In another situation where I was able to assist, Sue and her business partner, Graeme, had successfully established their business. They first launched the business in 2004, and despite the 2009 recession, it had since rebounded and was performing exceptionally well.

The business was doing so well that Sue thought it was a good idea to expand by bringing in another partner, Grace. She casually spoke with Graeme about the idea, and he initially said he did not have too strong an opinion but would give it some more thought. Sue misunderstood his comments. She thought Graee was approving of the idea. So, she moved quickly and made Grace an offer that included an equity or ownership interest in the partnership, as Grace had mentioned receiving an offer from a competitor.

Minimizing risks while maximizing opportunities

Business is about taking and minimizing risks as well as finding and maximizing opportunities. However, the Buy-Sell Agreement that Sue and Graeme had put together in 2005, when they thought their partnership would be successful, had not been looked at since then. Six years later, the business had changed and become much more valuable, but there was no agreement in place on how to value the business at its current market rate or fair market value, nor what terms should be offered to a new partner.

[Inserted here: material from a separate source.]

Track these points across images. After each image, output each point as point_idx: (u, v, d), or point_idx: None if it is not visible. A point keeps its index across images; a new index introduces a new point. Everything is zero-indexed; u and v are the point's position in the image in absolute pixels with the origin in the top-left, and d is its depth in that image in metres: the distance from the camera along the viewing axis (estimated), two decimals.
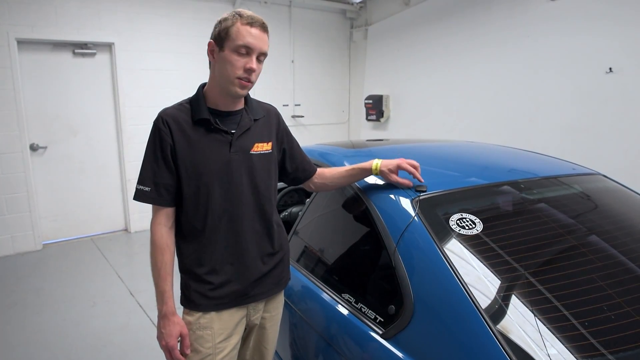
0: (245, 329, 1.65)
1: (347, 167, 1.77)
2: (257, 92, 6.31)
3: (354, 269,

The result was that Graeme felt he was being pushed out, as Sue moved so quickly, and he did not think the business was ready to bring on a new partner. Rather than saying a straight ‘no’ to Sue when she first asked about bringing in another partner and would think about it, he meant ‘no’ but did not want to come straight out and say it. The tension of bringing in a new partner ultimately proved too much for the business, with Sue and Graeme each hiring an attorney to resolve the matter.

Suppose a business decides to bring in a new partner. In that case, it’s critical to have a Buy-Sell Agreement that not only addresses a fair way to value the business but also outlines what will happen in case an existing partner decides to leave, including any compensation.

Insurable risk

One strategy to consider when creating a Buy-Sell Agreement is to identify the risks that an insurance policy will cover. For example, a good insurance policy will provide a payout to the business if one of the partners dies. This money is now available to pay down a debt that could otherwise harm the business due to the death of a partner. It doesn’t replace the partner, but it provides the necessary funds to stabilize the business, allowing the remaining partner to continue operating while they look for a replacement.

How do you create a Buy-Sell Agreement?

A Buy-Sell Agreement is a legal document. Once all parties sign the document, it becomes binding. Because it is such an important document, get help from an attorney with the right qualifications. The right attorney can break down the details and ensure it is clear to all parties.

When choosing an attorney, ensure they specialize in the relevant area of law. Examples include estate planning and business law, including contract law.

A well-crafted Buy-Sell Agreement can be one of the best investments two business partners can make. Just like the seasons, a business is in constant motion and ever-changing due to new technologies, laws, taxes, education, the stress and strains of the world, and the economy, and so it goes. The goal of a good Buy-Sell Agreement is that it will be ready to service the business, regardless of the season in which the business finds itself.